Clitoris: The small structure at the front of the vulva. The clitoris is very sensitive to stimulation and helps a woman reach sexual climax.
Clitorectomy: The removal of the entire clitoris and the adjacent labia (the external and internal folds of skin, or lips, that protect the vaginal opening).
Colposcopy: An examination of the cervix (lower part of the uterus) and the wall of the vagina. It is performed using a special microscope (colposcope) that gives a magnified view of the tissue lining the cervix and vagina. A special solution may be applied to the cervix that causes abnormal cells to turn white or yellow so that they may be more easily viewed.
Computed axial tomography (CAT or CT scan): A technique in which multiple X-rays of the body are taken from different angles in a very short period of time.
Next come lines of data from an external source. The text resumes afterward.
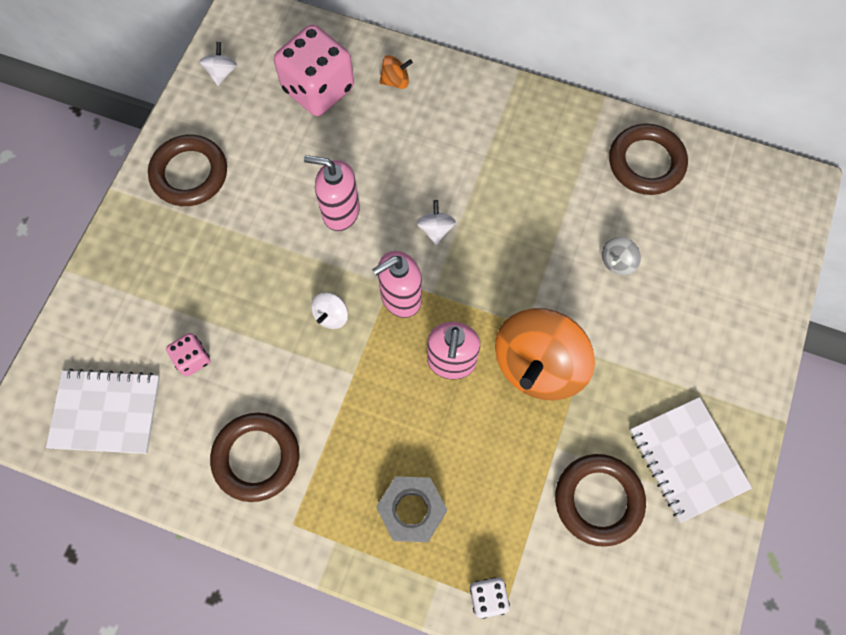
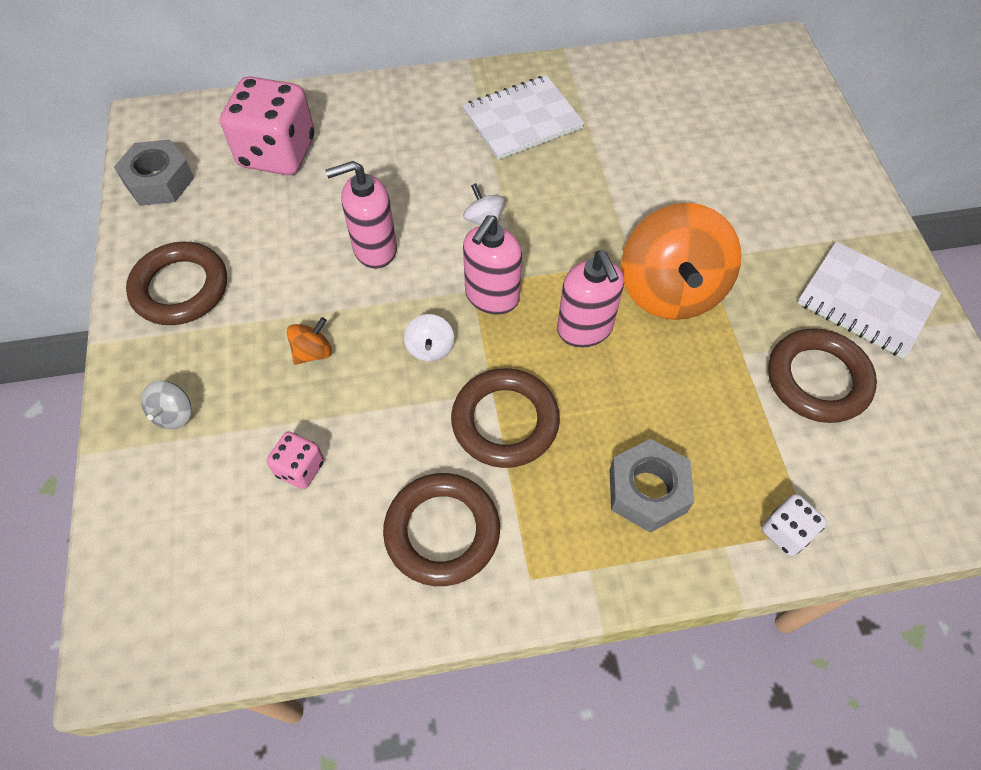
camera: 30 degrees left, 10 degrees down
(106, 412) = (227, 581): white notebook -> white notebook (522, 120)
(221, 72) = (159, 181): white spinning top -> grey nut
(395, 81) = (354, 114): orange spinning top -> orange spinning top (313, 352)
(617, 262) = (675, 170): grey spinning top -> grey spinning top (174, 414)
(646, 162) = (639, 82): brown ring -> brown ring (505, 421)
These images are collected by a computer and give a series of cross-sectional "slices" of the body.
Conception: The fertilization of an egg by a sperm.
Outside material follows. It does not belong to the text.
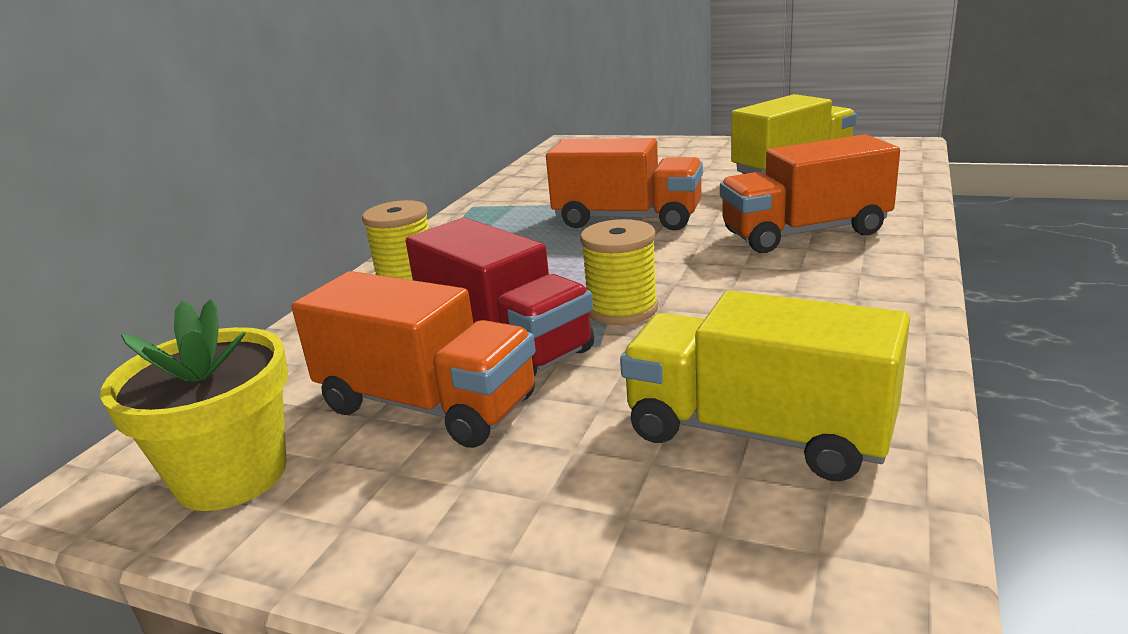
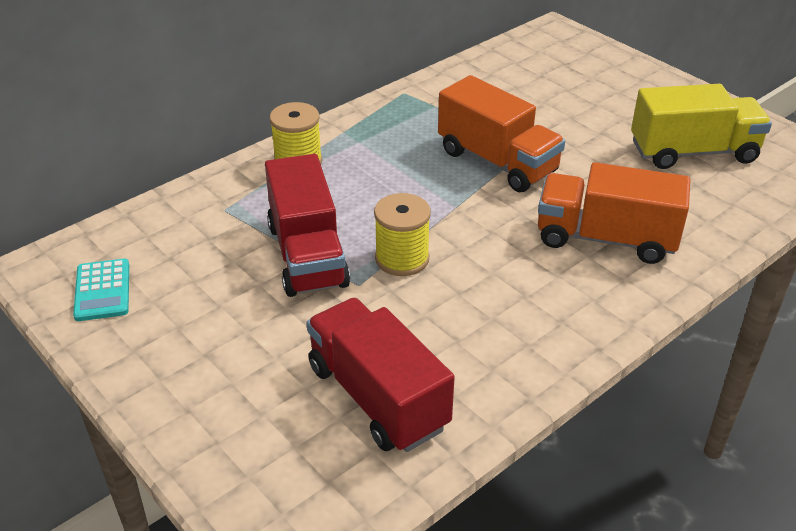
camera: 25 degrees right, 15 degrees up
(231, 475) = (102, 290): yellow flower pot -> turquoise calculator
(426, 405) = (227, 287): orange truck -> none
(757, 433) = (377, 397): yellow truck -> red truck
Condom: A device usually made of latex (a type of rubber), plastic, or animal membrane that is used for birth control and to prevent the spread of sexually transmitted diseases. Male condoms are fitted over the erect penis. Female condoms are inserted into the vagina. The closed end of the condom covers the cervix, and the open end covers the area around the opening of the vagina.
Condyloma (genital warts): Growths or bumps on the penis, vagina, vulva (vaginal lips), cervix (the opening between the vagina and womb), rectum, or groin. Genital warts are spread by a sexually transmitted virus.
Connective tissue: A group of supporting body tissues that connect fat, muscle, blood vessels, nerves, bones, and cartilage.
Corpus luteum: The structure formed during the luteal phase of a woman's menstrual cycle. The corpus luteum secretes progesterone which prepares the uterus with the rich lining needed for the fertilized egg to implant.
Cowper's glands (bulbourethral glands): Pea-sized structures located on the sides of the urethra just below a man's prostate gland. These glands produce a clear, slippery fluid that empties directly into the urethra. This fluid serves to lubricate the urethra and to neutralize any acidity that may be present due to residual drops of urine in the urethra.